When war with the United States was declared in December 1941, the Japanese army arrested twelve Yenching University professors, including Hung. They were roughly interrogated, beaten, kept in unheated cells, and fed little. Although they were eventually released, they were not allowed to return to campus. Hung refused to cooperate with the Japanese.

==After the war==
After the Allied victory in August 1945, Hung returned to the devastated Yenching campus. He thought of going to the United States, first to catch up with scholarly developments and secondly to seek support for Yenching. Harvard University invited him to lecture and Hung left China in April 1946. The University of Hawaii hired him in the spring of 1947 as visiting professor. While he still intended to return to China, the Civil War had broken out and the economy deteriorated sharply. That summer, he decided to move back to the Harvard–Yenching Institute in Cambridge, Massachusetts and, with the outbreak of the Korean War, Hung completely abandoned the idea of returning to China.

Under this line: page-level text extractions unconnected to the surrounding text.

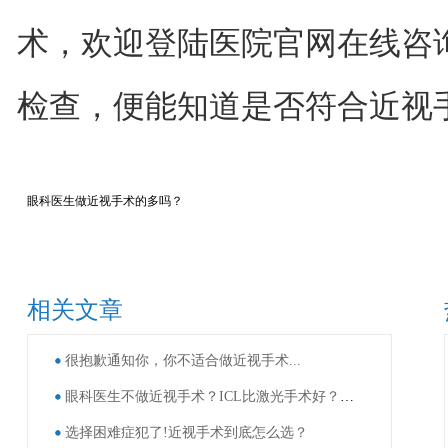
术，欢迎登陆医院官网在线咨
检查，便能知道是否符合近视
眼科医生做近视手术的多吗？
相关文章
很抱歉通知你，你不适合做近视手术...
眼科医生不做近视手术？ICL比激光手术好？这些近视手术谣言，别再信了！
选择困难症犯了!近视手术到底怎么选？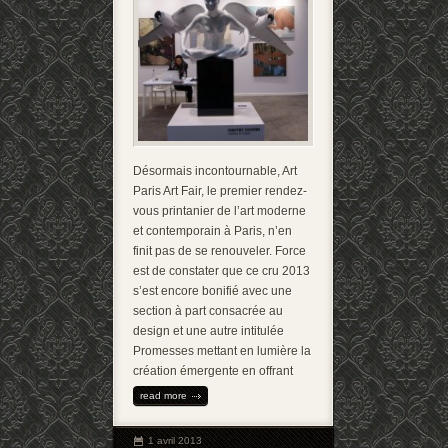
Désormais incontournable, Art
Paris Art Fair, le premier rendez-
vous printanier de l’art moderne
et contemporain à Paris, n’en
finit pas de se renouveler. Force
est de constater que ce cru 2013
s’est encore bonifié avec une
section à part consacrée au
design et une autre intitulée
Promesses mettant en lumière la
création émergente en offrant
read more
1 avril 2013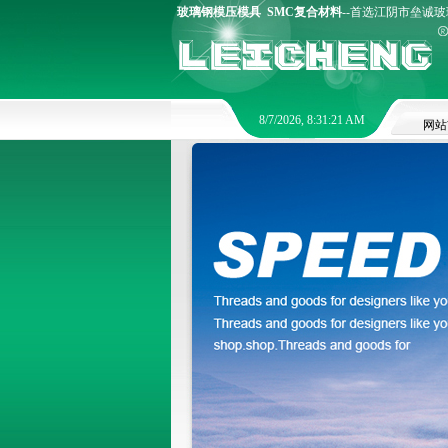
玻璃钢模压模具
SMC复合材料
--首选江阴市垒诚玻璃
8/7/2026, 8:31:21 AM
网站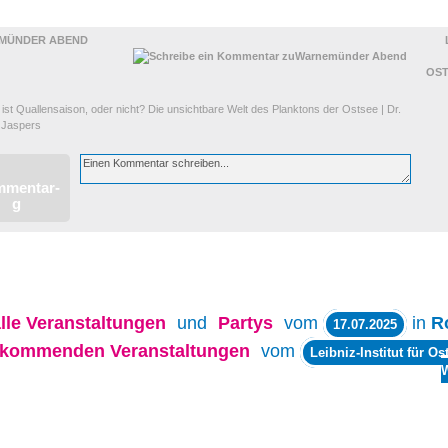
MÜNDER ABEND
OS
st Quallensaison, oder nicht? Die unsichtbare Welt des Planktons der Ostsee | Dr.
 Jaspers
lle
Veranstaltungen
und
Partys
vom
in
R
17.07.2025
kommenden Veranstaltungen
vom
Leibniz-Institut für O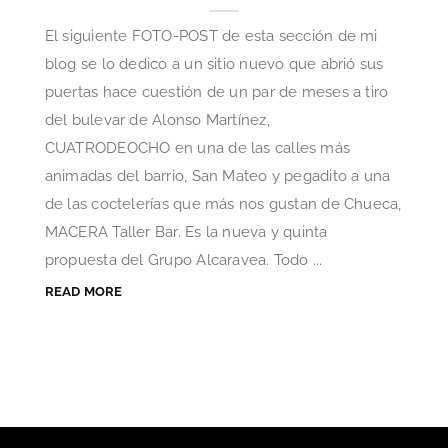
El siguiente FOTO-POST de esta sección de mi
blog se lo dedico a un sitio nuevo que abrió sus
puertas hace cuestión de un par de meses a tiro
del bulevar de Alonso Martínez,
CUATRODEOCHO en una de las calles más
animadas del barrio, San Mateo y pegadito a una
de las coctelerías que más nos gustan de Chueca,
MACERA Taller Bar. Es la nueva y quinta
propuesta del Grupo Alcaravea. Todo ...
READ MORE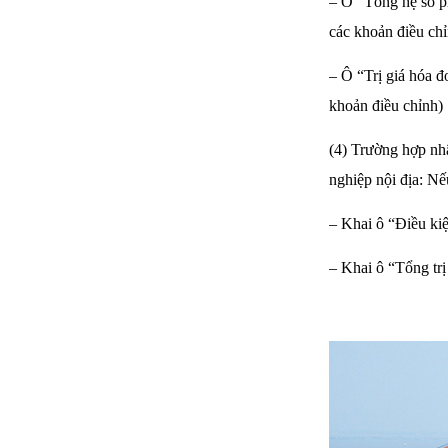
– Ô “Tổng hệ số p
các khoản điều chỉ
– Ô “Trị giá hóa đ
khoản điều chỉnh)
(4) Trường hợp nh
nghiệp nội địa: Nế
– Khai ô “Điều kiệ
– Khai ô “Tổng trị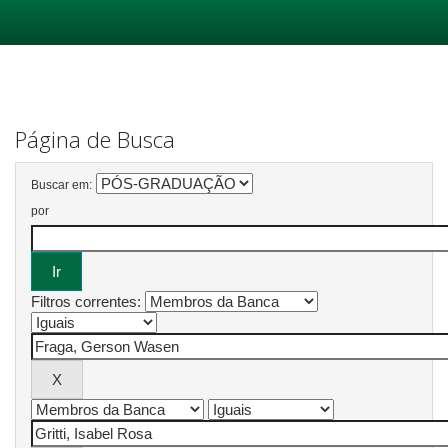
Skip
navigation
Página de Busca
Buscar em:
por
Filtros correntes: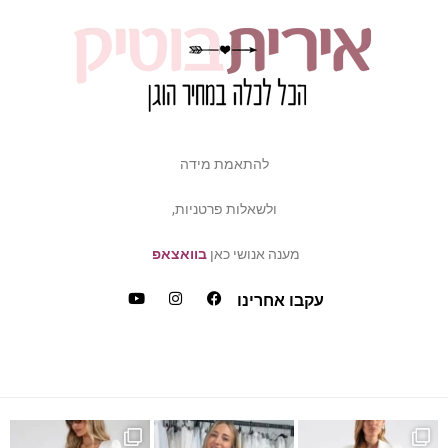
להתאמת מידה
ולשאלות פרטניות,
מענה אנושי כאן
בוואצאפ
עקבו אחרינו
ש
דה של פלאס סייז / מיד ס
כמה ביקשתן שהשמלה הזאת תחזו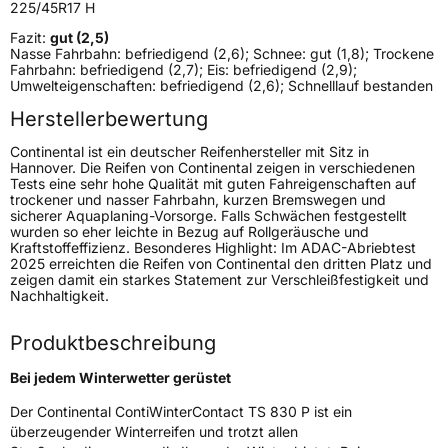
225/45R17 H
Fazit:
gut (2,5)
Weitere Eigenschaften
Nasse Fahrbahn: befriedigend (2,6); Schnee: gut (1,8); Trockene
Fahrbahn: befriedigend (2,7); Eis: befriedigend (2,9);
Schlauchtyp
TL
Umwelteigenschaften: befriedigend (2,6); Schnelllauf bestanden
Herstellerbewertung
Zustand
Neureifen
Continental ist ein deutscher Reifenhersteller mit Sitz in
Hannover. Die Reifen von Continental zeigen in verschiedenen
M+S
Ja
Tests eine sehr hohe Qualität mit guten Fahreigenschaften auf
trockener und nasser Fahrbahn, kurzen Bremswegen und
sicherer Aquaplaning-Vorsorge. Falls Schwächen festgestellt
EU Label
wurden so eher leichte in Bezug auf Rollgeräusche und
Kraftstoffeffizienz. Besonderes Highlight: Im ADAC-Abriebtest
Effizienz
D
2025 erreichten die Reifen von Continental den dritten Platz und
zeigen damit ein starkes Statement zur Verschleißfestigkeit und
Nachhaltigkeit.
Nasshaftung
C
Produktbeschreibung
Rollgeräusch (Klasse)
B
Bei jedem Winterwetter gerüstet
Rollgeräusch (dB)
72
Der Continental ContiWinterContact TS 830 P ist ein
überzeugender Winterreifen und trotzt allen
Fahrzeugklasse
C1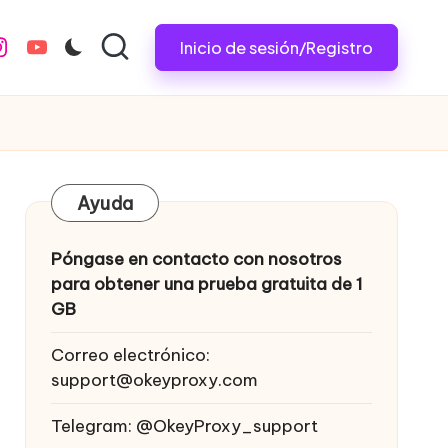
Inicio de sesión/Registro
nstagram.com
youtube.com
Ayuda
Póngase en contacto con nosotros
para obtener una prueba gratuita de 1
GB
Correo electrónico:
support@okeyproxy.com
Telegram: @OkeyProxy_support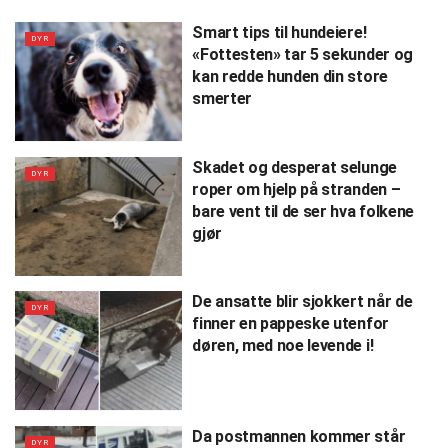
Smart tips til hundeiere!
DYR
«Fottesten» tar 5 sekunder og
kan redde hunden din store
smerter
Skadet og desperat selunge
DYR
roper om hjelp på stranden –
bare vent til de ser hva folkene
gjør
De ansatte blir sjokkert når de
DYR
finner en pappeske utenfor
døren, med noe levende i!
Da postmannen kommer står
DYR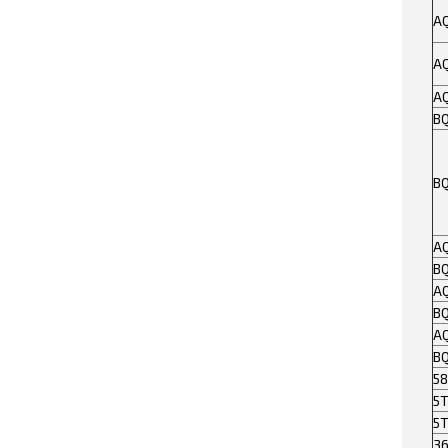
AQ
A
A
BQ
BQ
A
BQ
A
B
A
B
5
5
5
3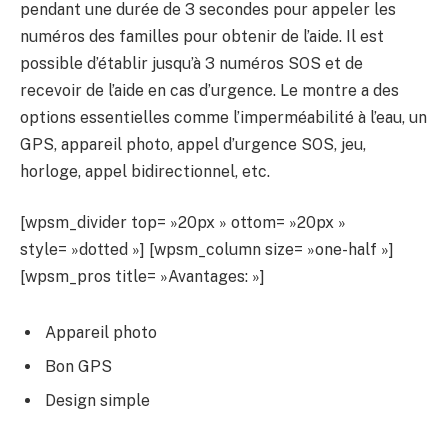
pendant une durée de 3 secondes pour appeler les
numéros des familles pour obtenir de l’aide. Il est
possible d’établir jusqu’à 3 numéros SOS et de
recevoir de l’aide en cas d’urgence. Le montre a des
options essentielles comme l’imperméabilité à l’eau, un
GPS, appareil photo, appel d’urgence SOS, jeu,
horloge, appel bidirectionnel, etc.
[wpsm_divider top= »20px » ottom= »20px »
style= »dotted »] [wpsm_column size= »one-half »]
[wpsm_pros title= »Avantages: »]
Appareil photo
Bon GPS
Design simple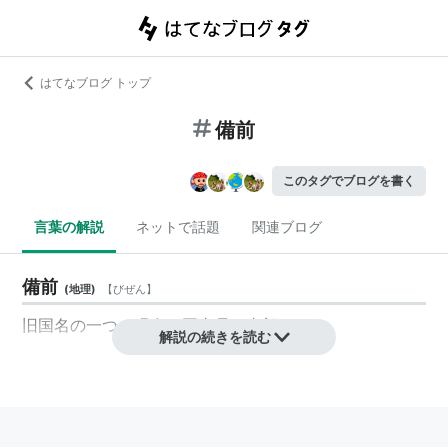
はてなブログ トップ
備前
このタグでブログを書く
言葉の解説
ネットで話題
関連ブログ
備前
(
地理
)
【
びぜん
】
旧国名の一つ。現在の岡山県の東部。
解説の続きを読む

The decision to give up home and Yenching University made him miserable but he felt his will had been exhausted. In 1948, the Harvard-Yenching Institute made him a Fellow but did not give him a formal teaching position. Hung and his wife bought a house close by the university, and rented out rooms and collected minimal social benefits. While living abroad, Hung often told friends, "I love America, I love the motherland, the motherland of my parents."

In 1952 Harvard University Press published his Tu Fu: China's Greatest Poet. Hung offered Du Fu classes and lectures at Harvard, Yale University, the University of Pittsburgh, and the University of Hawaii. He became a board member of Nanyang University of Singapore in 1958.

Among the scholars he influenced with his teaching and attention were David Nivison and Joseph Fletcher. Francis Cleaves, whom he had met in China before the war, became a close friend in Cambridge. Every afternoon at three, the two would meet and have tea. Cleaves, a specialist in Mongolian, introduced Hung to The Secret History of the Mongols. Cleaves disagreed with the conclusions in Hung's article on the transmission of the text, but out of a sense of respect did not publish his own translation until after Hung's death.

==Old age==
Hung Ye lived in Cambridge and was actively involved in a prayer fellowship in New York. He also informally assisted Harvard East Asian Studies. Living abroad, he said looking back at his life: "In my life of scholarship, my method was the scientific method and I am completely confident that it was not wrong." At the age of 86, when he mounted the podium to lecture for the last time, he said "Now the 'Gang of Four' has been overthrown, there can be academic engagement with tradition."

In March 1980, Hung fell during his morning exercises, resulting in a fractured elbow, then physical deterioration. On the night of December 16, Hung suffered sudden confusion, talking with the people around him in the Fuzhou dialect. On December 22, 1980, Hung died at the age of 87.

==Selected works==
- Hung, William. "Harvard-Yenching Institute Sinological Index Series 哈佛燕京大學圖書館哈佛燕京大學圖書館引得編纂處編纂處 (Hafo Yanjing daxue tushuguan yinde bianzuan chu)" 41 volumes.
- Hung, William (1934). "Ho Shen and Shu-Oh'un-Yuan;: An Episode in the Past of the Yenching Campus"
- Hung, William (1932). "As It Looks to Young China : Chapters by a Group of Christian Chinese"
- Hung, William (1952). "Tu Fu: China's Greatest Poet"
- Hung, William (1955). "Huang Tsun-Hsien's Poem "The Closure of the Educational Mission in America""
- —— , (1981) 洪業論學集 (Hong Ye Lun Xue Ji) Beijing: ZhongHua shu ju: XinHua.